The ScaleOut Digital Twin Streaming Service uses scalable, in-memory computing technology to provide the speed and memory capacity needed to run large simulations with many entities. It stores digital twins in memory and automatically distributes them across a cluster of servers that hosts a simulation. At each time step, each server runs the simulation code for a subset of the digital twins and determines the next time step that the simulation needs to run. The streaming service orchestrates the simulation’s progress on the cluster and advances simulation time at a rate selected by the user.

In this manner, the streaming service can harness as many servers as it needs to host a large simulation and run it with maximum throughput. As illustrated below, the service’s in-memory computing platform can add new servers while a simulation is running, and it can transparently handle server outages should they occur. Users need only focus on building digital twin models and deploying them to the streaming service.
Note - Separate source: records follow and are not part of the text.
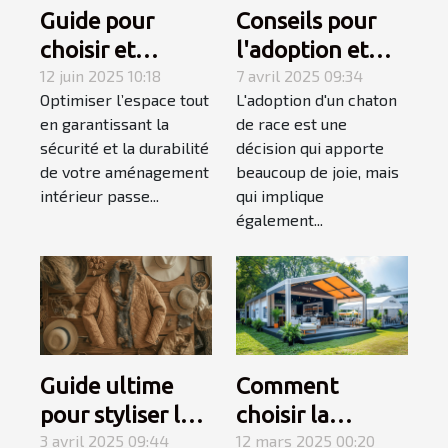
Guide pour
Conseils pour
choisir et
l'adoption et
installer des
12 juin 2025 10:18
l'accueil d'un
7 avril 2025 09:34
Optimiser l’espace tout
L'adoption d'un chaton
étagères
chaton de race
en garantissant la
de race est une
murales
sécurité et la durabilité
décision qui apporte
robustes
de votre aménagement
beaucoup de joie, mais
intérieur passe...
qui implique
également...
Guide ultime
Comment
pour styliser les
choisir la
vestes
3 avril 2025 09:44
meilleure tente
12 mars 2025 00:20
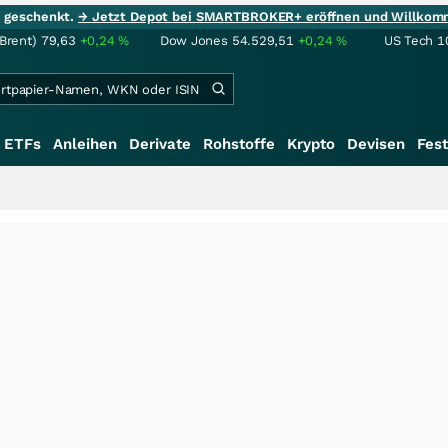
ie geschenkt.
→ Jetzt Depot bei SMARTBROKER+ eröffnen und Willkom
(Brent)
79,63
+0,24
%
Dow Jones
54.529,51
+0,24
%
US Tech 1
ETFs
Anleihen
Derivate
Rohstoffe
Krypto
Devisen
Fest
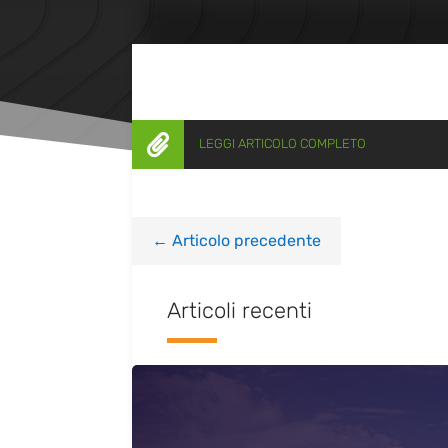

LEGGI ARTICOLO COMPLETO
←
Articolo precedente
Articoli recenti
Image of airplanes and airports that demonstrates how in-memory computing can simulate at scale.

The Next Generation of Simulation with Digital Twins

Digital twins have historically been employed as a tool for simulating increasingly detailed behavior of a complex physical entity, like a jet engine. The ScaleOut Digital Twin Streaming Service takes digital twins in a new direction: simulation of large systems. Its highly scalable, in-memory computing architecture enables it to easily simulate many thousands of entities and their interactions. This provides a powerful new tool for extracting insights about complex systems that today’s managers must operate at peak efficiency. Its analytics and predictive capabilities promise to offer a high return on investment in many industries.